On the Irish pitch

Ireland, to be sure, has had its share of troubles. From famines to wars to occupation, the island country has often struggled just to maintain its existence.

But members of the fledgling New Orleans Irish Channel Gaelic Football Club say the sport they love has managed to become one of the cultural mainstays knitting together the Emerald Isle and its people.

“If you go into any town in Ireland, there’s a Gaelic football team, and it’s the major social organization in town,” New Orleans club president Patrick Mahaney said. “After work, you go to the local pitch to play, then you have a few pints at the pub and go home.”

On Sunday, the New Orleans Gaelic club held a demonstration of the sport at the Irish Network New Orleans Family Day at Audubon Park, then gathered for a training session nearby.

Mahaney said he hopes the publicity might attract some new members to the football club, which is a member of the North American Gaelic Athletic Association’s southwest division.

The organization is sponsored by the Irish House pub and restaurant, which itself is becoming a popular hub of the local Irish community.

Team member and Irish House head chef Matt Murphy, a Dublin native, said his life was steeped in Gaelic football from an early age, like many Ireland natives. The sport is, he said, simply huge on the Emerald Isle.

“I grew up watching it on TV,” Murphy said. “The all-Ireland final is like the Super Bowl in Ireland.”

Murphy said each community in Ireland is fiercely proud of its local Gaelic football team, as rivalries with neighboring squads take on an intense feel. After every match, however, players from both sides come together to drink a pint and celebrate.

In many ways, Gaelic football is unique in the sporting world. Mahaney said the roots of the game predate the development of similar sports like soccer and rugby.

While Gaelic football shares some traits with those two sports — like soccer, it’s played with a round ball and maintains a quick tempo, but its scoring system and ball movement are similar to rugby — it also surprisingly carries characteristics that Americans would notice in volleyball and basketball.

Mahaney, a native of Buffalo, N.Y., said Gaelic football also is less rugged and physically violent than rugby or Australian rules football, thus allowing the sport to be played by a wider range of ages, from young kids to retirees, and novices to enjoy the sport while getting up to speed with the pace and traditions of the game.

“When you first pick it up, everyone is on the same learning curve,” Mahaney said. “And it’s just fun, because you can go out and play and be on the same level as everyone else.”
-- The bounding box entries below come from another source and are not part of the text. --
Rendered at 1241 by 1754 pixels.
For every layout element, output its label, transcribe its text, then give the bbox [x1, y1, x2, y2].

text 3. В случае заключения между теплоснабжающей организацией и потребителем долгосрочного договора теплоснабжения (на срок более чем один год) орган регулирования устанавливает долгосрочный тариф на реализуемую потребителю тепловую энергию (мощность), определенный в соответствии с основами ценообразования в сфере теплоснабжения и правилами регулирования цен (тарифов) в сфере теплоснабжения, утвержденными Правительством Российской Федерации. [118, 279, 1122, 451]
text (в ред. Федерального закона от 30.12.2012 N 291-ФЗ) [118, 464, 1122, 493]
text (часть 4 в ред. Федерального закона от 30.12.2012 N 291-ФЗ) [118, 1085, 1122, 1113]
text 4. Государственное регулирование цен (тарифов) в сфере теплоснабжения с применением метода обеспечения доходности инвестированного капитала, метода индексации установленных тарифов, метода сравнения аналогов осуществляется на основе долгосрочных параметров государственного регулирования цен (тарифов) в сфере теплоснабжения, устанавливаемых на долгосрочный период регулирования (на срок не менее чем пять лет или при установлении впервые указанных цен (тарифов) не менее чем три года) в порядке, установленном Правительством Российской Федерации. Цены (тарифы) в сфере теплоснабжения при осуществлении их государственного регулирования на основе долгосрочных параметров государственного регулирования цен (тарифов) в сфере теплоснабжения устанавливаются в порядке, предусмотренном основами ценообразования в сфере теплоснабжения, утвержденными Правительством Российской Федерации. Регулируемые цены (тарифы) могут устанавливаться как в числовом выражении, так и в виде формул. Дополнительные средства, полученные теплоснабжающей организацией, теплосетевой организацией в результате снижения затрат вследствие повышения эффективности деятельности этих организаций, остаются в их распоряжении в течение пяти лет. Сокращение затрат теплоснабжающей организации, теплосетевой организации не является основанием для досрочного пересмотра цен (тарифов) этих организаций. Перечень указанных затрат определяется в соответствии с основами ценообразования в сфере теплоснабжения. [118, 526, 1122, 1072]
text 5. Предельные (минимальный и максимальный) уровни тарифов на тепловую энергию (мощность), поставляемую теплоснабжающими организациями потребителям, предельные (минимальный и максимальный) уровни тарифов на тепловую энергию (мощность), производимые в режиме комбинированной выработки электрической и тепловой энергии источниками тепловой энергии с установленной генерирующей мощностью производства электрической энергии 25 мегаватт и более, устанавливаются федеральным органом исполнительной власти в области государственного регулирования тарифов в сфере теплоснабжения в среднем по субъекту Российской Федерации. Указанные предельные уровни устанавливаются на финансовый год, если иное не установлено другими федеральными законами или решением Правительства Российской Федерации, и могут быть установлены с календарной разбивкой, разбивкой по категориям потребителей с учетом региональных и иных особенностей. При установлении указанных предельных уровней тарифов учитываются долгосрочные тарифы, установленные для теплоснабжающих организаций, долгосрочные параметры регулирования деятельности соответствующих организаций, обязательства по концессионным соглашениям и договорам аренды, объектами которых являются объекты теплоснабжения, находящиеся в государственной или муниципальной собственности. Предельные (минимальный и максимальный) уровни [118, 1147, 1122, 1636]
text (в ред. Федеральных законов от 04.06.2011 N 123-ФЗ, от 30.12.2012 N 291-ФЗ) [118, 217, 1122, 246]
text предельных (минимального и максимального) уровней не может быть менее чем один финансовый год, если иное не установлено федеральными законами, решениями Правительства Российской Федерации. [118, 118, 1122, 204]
In addition to its unique rules, Gaelic football is one of the few international sports that remains strictly amateur, with everyone from the players to coaches to officials taking part for the simple love of the sport.

That includes the NAGAA and its southwest division. Mahaney said the club currently plays four or five matches a year, including one or two home-and-home series with other southwest division clubs like Houston.

“Everyone knows about the troubled times (in Ireland),” he said. “But this is something that’s played all through the country. It’s one of our social traditions. Instead of (the Irish community) being all spread out, this is something that helps in uniting the people.”